Yvonne Liu has three mothers: her birth mother, her finding mother, and her adoptive mother. She is a writer and memoirist, born to Hong Kong Chinese parents, and was adopted by an Asian American family.
There are many questions about her life that even Liu herself doesn’t have an answer to. She was left on a crowded stairwell in a city of Hong Kong when she was still an infant. Although she has no idea who found her, Liu calls the stranger her “finding mother”.
She was sent to America after spending 15 months in a Pearl S. Buck orphanage in Hong Kong. Her adoptive parents were then handed over a malnourished and anemic baby from one of Liu’s stewards at O’Hare Airport in Chicago.
“[My adoptive mum] was a jealous woman…she didn’t want me to have other mother figures.”
Growing up in the family, however, was “difficult” and Liu spent most of her childhood dealing with shame, not from herself but from her adoptive mother. Despite knowing about her adoption from a young age, Liu was forced to keep it a secret because her adoptive mother, who was very traditional, was so ashamed of her infertility that the adoption could be a humiliation to her.
“She was a jealous woman,” said Liu, “she didn’t want me to have other mother figures, whether it’s my birth mother or other mothers who try to mentor me.” Liu was told that her birth mother was “a prostitute, uneducated and uncaring”.
“She probably wasn’t a prostitute, she was actually probably quite educated.”
It was until the night before she had breast cancer surgery at the age of 30 that she was showed a note left by her birth mum saying, “Never forget me, I will never forget you”, written in an “elegant and intelligent” Chinese script as Liu recalled.
That’s when she knew her mother wanted her to live.
“I was floored and then I realised that my birth mother really loved me…she probably wasn’t a prostitute,” paused Liu, “she was actually probably quite educated and maybe I got some of my writing from her.
“She was the way she was, and I now can forgive her.
“I sometimes look at the sky and think, I wonder if she’s there. There was a period that when I would see perhaps someone looks like me and thought maybe she’s my mother.”
There is preverbal trauma too. The trauma that her birth mum left her, and there’s the trauma of living in an orphanage, and the trauma from adoptive parents, constant fighting, and bickering.
Although “uneducated”, as Liu described her adoptive mother, she was “very strategic and knew how to survive”. Having lived through wartime, and like many Asian American families, the parents always believed education was their way out.
Liu’s father was a Ph.D. in organic chemistry.

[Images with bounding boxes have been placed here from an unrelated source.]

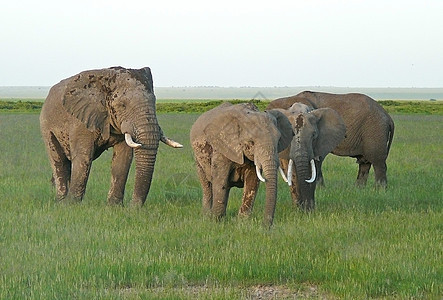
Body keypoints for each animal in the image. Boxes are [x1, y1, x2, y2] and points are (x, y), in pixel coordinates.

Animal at [39, 66, 182, 205]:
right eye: (123, 105)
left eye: (154, 103)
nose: (133, 207)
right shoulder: (81, 121)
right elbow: (83, 156)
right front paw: (72, 206)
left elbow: (123, 158)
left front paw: (114, 207)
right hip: (46, 125)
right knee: (59, 161)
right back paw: (61, 202)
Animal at [268, 91, 398, 188]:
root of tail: (389, 118)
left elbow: (316, 158)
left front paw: (319, 189)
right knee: (365, 163)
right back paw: (359, 189)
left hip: (375, 130)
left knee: (377, 162)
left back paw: (379, 190)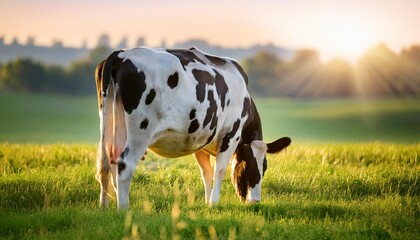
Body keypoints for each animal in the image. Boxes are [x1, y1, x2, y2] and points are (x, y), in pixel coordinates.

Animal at [94, 47, 292, 208]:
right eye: (247, 166)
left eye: (264, 167)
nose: (255, 201)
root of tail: (121, 54)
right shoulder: (230, 135)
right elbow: (219, 170)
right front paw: (214, 202)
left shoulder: (201, 142)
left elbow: (206, 173)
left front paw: (207, 202)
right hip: (140, 130)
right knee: (124, 164)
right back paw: (123, 208)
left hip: (110, 125)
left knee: (106, 164)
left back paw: (104, 207)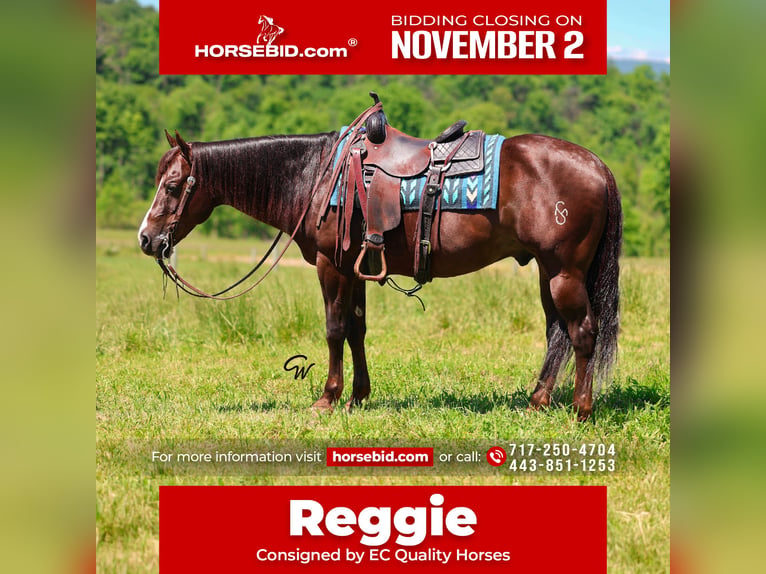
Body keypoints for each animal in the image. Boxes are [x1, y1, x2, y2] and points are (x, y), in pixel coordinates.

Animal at [137, 114, 622, 422]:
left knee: (581, 332)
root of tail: (597, 164)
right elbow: (357, 329)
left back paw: (580, 410)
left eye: (173, 185)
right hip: (547, 271)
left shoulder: (332, 266)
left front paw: (328, 399)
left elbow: (334, 329)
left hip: (564, 272)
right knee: (557, 332)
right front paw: (358, 396)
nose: (146, 238)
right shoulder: (356, 270)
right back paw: (538, 401)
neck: (317, 176)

As the old saying goes, “the son of scientists becomes doctor”, Liu’s brother was pushed into medicine. Liu grew up with a passion for writing but despite being named Best Journalist in the State of Michigan by the Detroit Press Club Foundation, she wasn’t encouraged to do journalism. Because her parents thought it was unstable and not well-paid.
Her father worked as a research scientist at a big three auto supplier vendor but never got promoted despite his good English, having had many patents to his name and saved the company hundreds of thousands of dollars. Having lived through that glass ceiling, he wanted his son to be a doctor so that he could be independent and not work for anyone and the daughter should be an executive so she could rise up, said Liu.
Liu studied business at the now known as the Booth School of Business of the University of Chicago and made it into the Harvard Business School. “I enjoyed it and I was good at it,” Liu said, “but my first love was always writing.”
The mental illness suffered by her family members and her adoptee life made her realise there should be more open conversations about these “taboos”. Her mother and her aunt tried to commit suicide as they couldn’t find a psychiatrist speaking Mandarin.
The lack of awareness and acceptance of mental health due to social stigma and the shortage of linguistically and culturally competent mental health practitioners and services are two of the major causes of health disparities in mental health problems among older Asian Americans, according to a report by Asian American Federation.
“I want people to become more open to lifting the shame.”
“I feel it’s my mission in a way to talk about things that Asian Americans don’t talk about, you know, mental health and adoption,” Liu continued.
“When I had breast cancer, I didn’t tell anyone because someone told me it would be bad for business. And some of the traditions like karma, you did something bad, so this has happened to you.
“I want people to become more open to lifting the shame.”
It seems that writing is also healing to Liu herself as her adoption is not a “secret” within the family anymore but a story she could share and where she can explore her root in Hong Kong.
“I would like to look for my biological mum,” Liu said, “maybe I’ll do the DNA thing though I know the probability is probably low.
“I’d like to see the place where I was born…it would be a homecoming and it would be quite a full circle.”